━━━━━ TEXT SEGMENT

Choosing a Solver¶

Use this decision tree to find the right solver for your problem.

Quick Decision Tree¶

flowchart TD
    A[What type of problem?] --> B{Continuous or Discrete?}
    B -->|Continuous| C{Constraints?}
    B -->|Discrete| D{Problem type?}

    C -->|Linear constraints| E[solve_lp]
    C -->|No constraints| F{Gradient available?}
    C -->|Complex/nonlinear| G[nelder_mead / powell]

    F -->|Yes| H[adam / bfgs]
    F -->|No / Black-box| I[bayesian_opt]

    D -->|Boolean logic| J[solve_sat]
    D -->|Integer variables + linear| K[solve_milp]
    D -->|Scheduling/Assignment| L{Size?}
    D -->|Graph/Network| M{What operation?}

    L -->|Small/Medium| N[Model CP-SAT]
    L -->|Large| O[anneal / tabu_search]

    M -->|Shortest path| P[dijkstra / astar]
    M -->|Flow| Q[max_flow / min_cost_flow]
    M -->|Spanning tree| R[kruskal / prim]

By Problem Category¶

Linear Programming¶

Solver	Use When
`solve_lp`	Continuous variables, linear constraints
`solve_milp`	Integer/binary variables required

Constraint Satisfaction¶

Solver	Use When
`solve_sat`	Pure boolean satisfiability
`Model` (CP-SAT)	Complex constraints, scheduling, puzzles
`solve_exact_cover`	Exact cover problems (Sudoku, pentominos)

Continuous Optimization¶

Solver	Use When
`adam`	Deep learning, large-scale gradients
`bfgs` / `lbfgs`	Smooth functions, few variables
`nelder_mead`	No gradients, noisy functions
`powell`	No gradients, coordinate-wise optimization
`bayesian_opt`	Expensive black-box functions
`differential_evolution`	Global optimization, many local minima
`particle_swarm`	Global optimization, parallelizable

Metaheuristics¶

Solver	Use When
`anneal`	Large combinatorial problems
`tabu_search`	TSP, scheduling with memory
`evolve`	Population-based search
`lns` / `alns`	Improve existing solutions

Graph Algorithms¶

Solver	Use When
`dijkstra`	Shortest path, non-negative weights
`astar`	Shortest path with heuristic
`bellman_ford`	Shortest path, negative weights OK
`floyd_warshall`	All-pairs shortest paths
`max_flow`	Maximum flow in network
`min_cost_flow`	Minimum cost flow
`kruskal` / `prim`	Minimum spanning tree

Combinatorial Problems¶

Solver	Use When
`solve_knapsack`	0/1 knapsack problem
`solve_bin_pack`	Bin packing
`solve_job_shop`	Job shop scheduling
`solve_vrptw`	Vehicle routing with time windows
`solve_hungarian`	Assignment problem

Performance Considerations¶

Small problems (< 100 variables): Exact methods (solve_lp, solve_milp, Model)
Medium problems (100-10000): Hybrid approaches, consider time limits
Large problems (> 10000): Metaheuristics (anneal, tabu_search, lns)

Example: Choosing for a Real Problem¶

Problem: Schedule 50 nurses across 30 days with complex constraints.

It has discrete decisions (who works when) → Not LP
Has complex constraints (no consecutive nights, skill requirements) → CP-SAT is good
Size is medium (50 × 30 = 1500 decisions) → Exact method should work

Answer: Use Model (CP-SAT) with appropriate constraints.

from solvor import Model

model = Model()
# ... define variables and constraints
result = model.solve(time_limit=60)

━━━━━━━━━━
━━━━━ STORED DATA

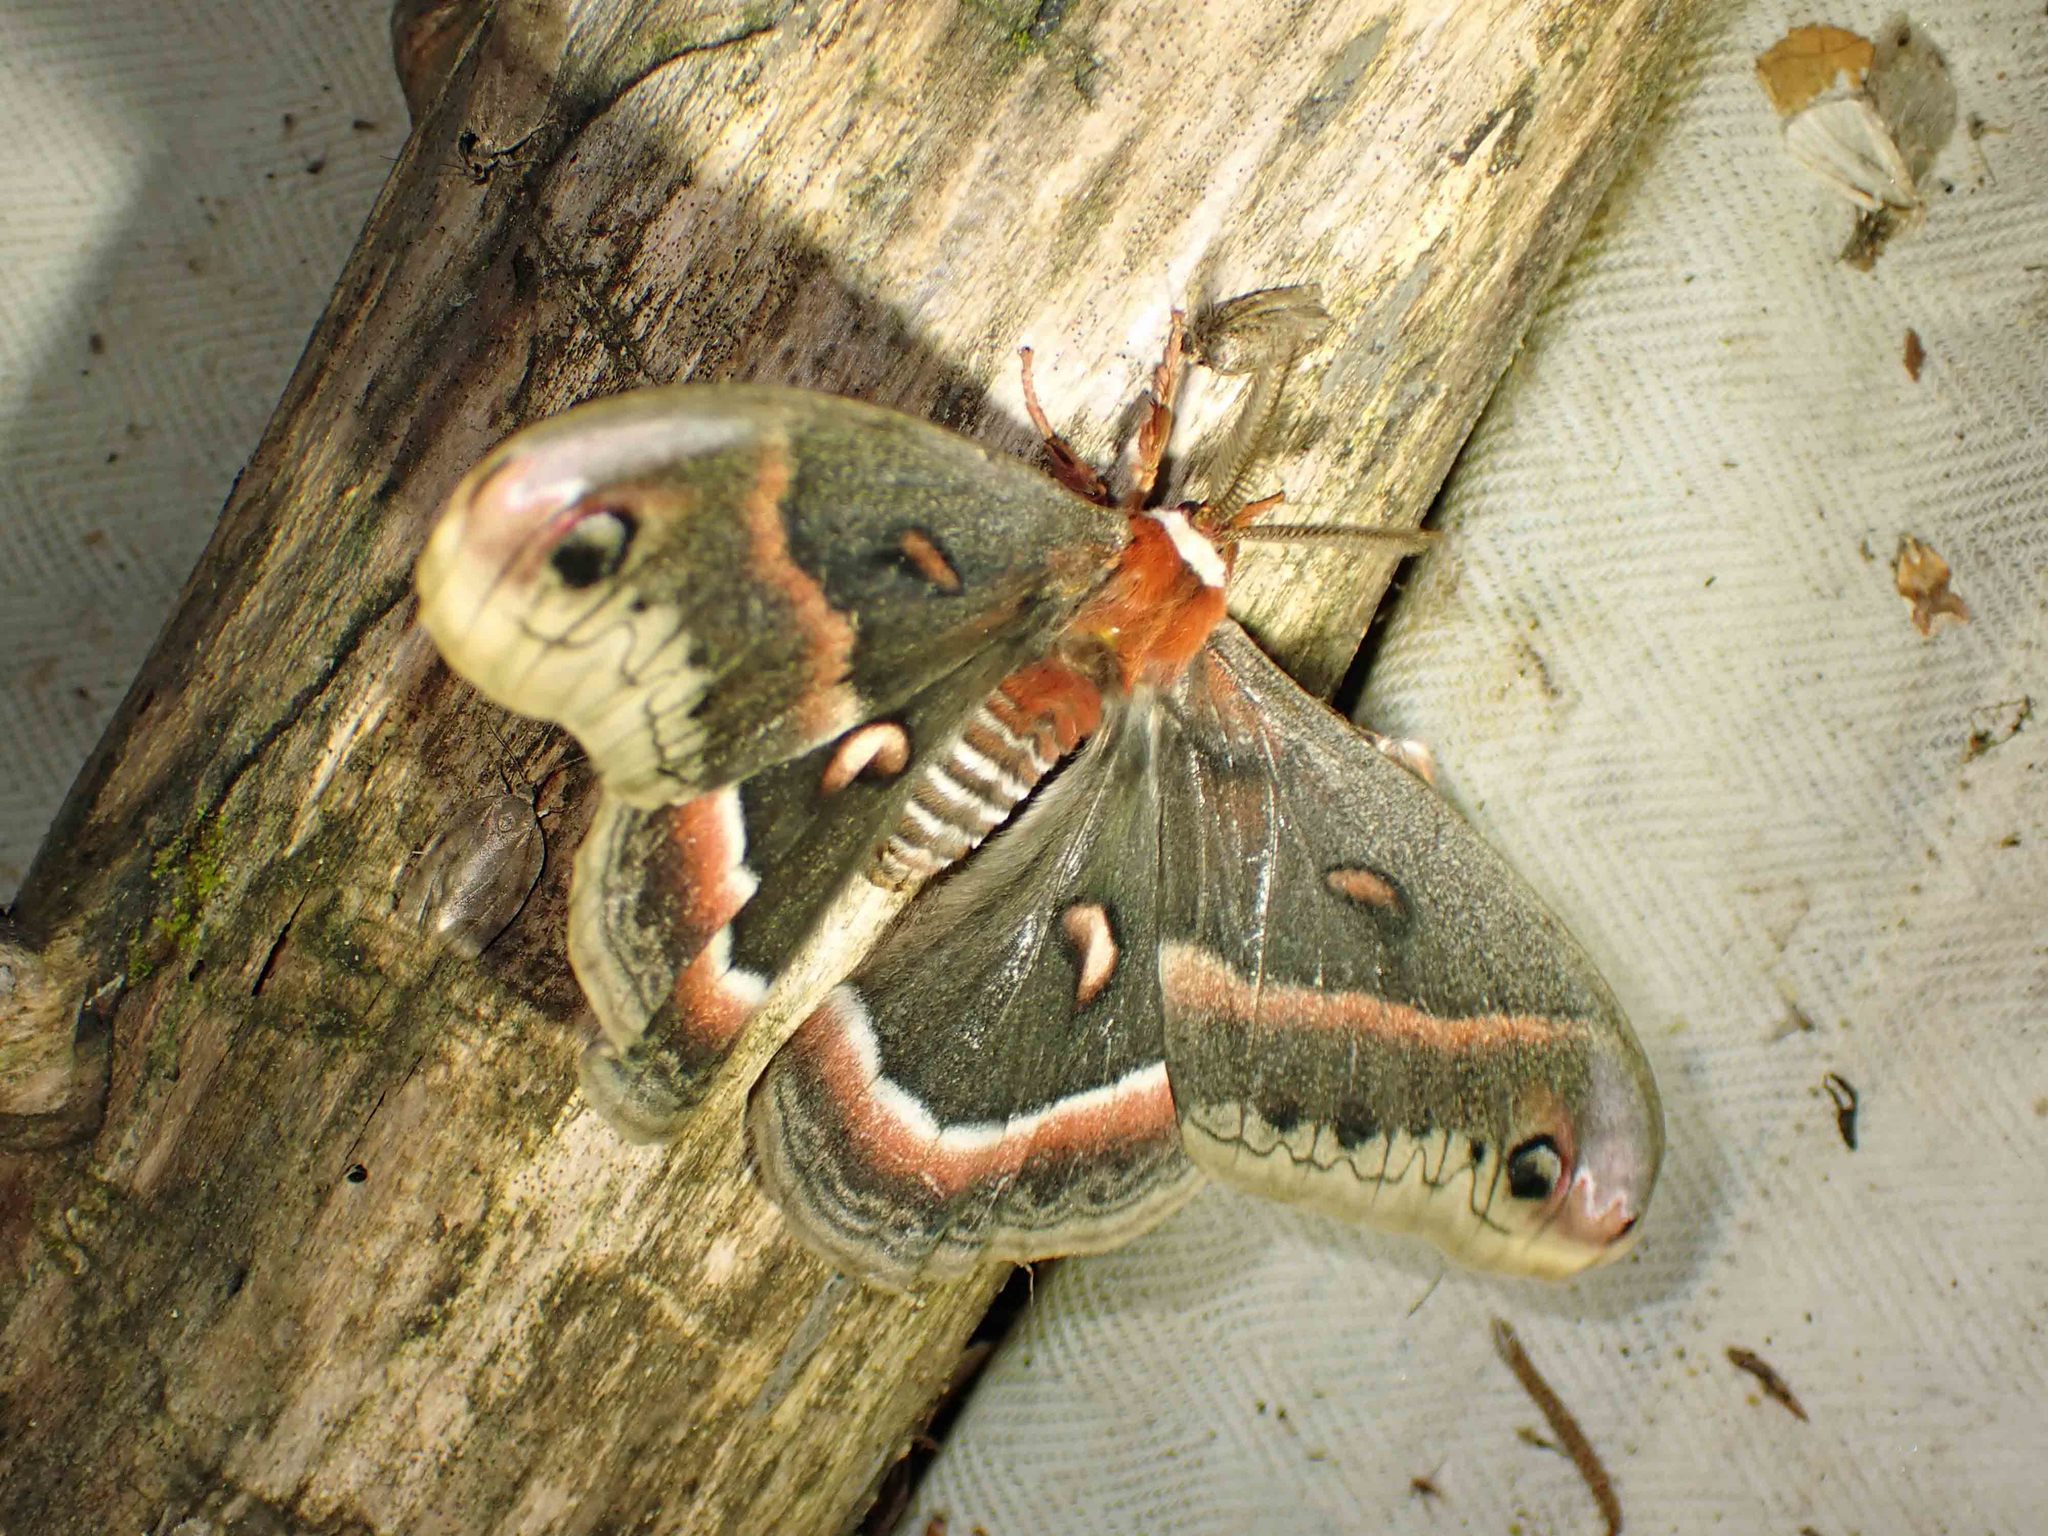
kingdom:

━━━━━━━━━━

§ WRITTEN PROBLEM A:
Decide whether each statement below agrees with the solver guide, answering yes or no and quoting the words that settle it: (i) `bellman_ford` can handle negative weights; (ii) for problems over 10000 variables, the guide recommends exact methods; (iii) the nurse example counts 1500 decisions.
§ WRITTEN PROBLEM B:
From the solver guide, reproduce the passage starting with "Answer: Use Model" and going on through "result = model.solve(time_limit=60)".
§ WRITTEN PROBLEM C:
Name every solver in the Combinatorial Problems table of the solver guide.

§ EXPECTED ANSWER A:
(i) Yes: "Shortest path, negative weights OK"
(ii) No: "Large problems (> 10000): Metaheuristics (anneal, tabu_search, lns)"
(iii) Yes: "Size is medium (50 × 30 = 1500 decisions)"

§ EXPECTED ANSWER B:
Answer: Use Model (CP-SAT) with appropriate constraints.

from solvor import Model

model = Model()
# ... define variables and constraints
result = model.solve(time_limit=60)

§ EXPECTED ANSWER C:
solve_knapsack, solve_bin_pack, solve_job_shop, solve_vrptw, solve_hungarian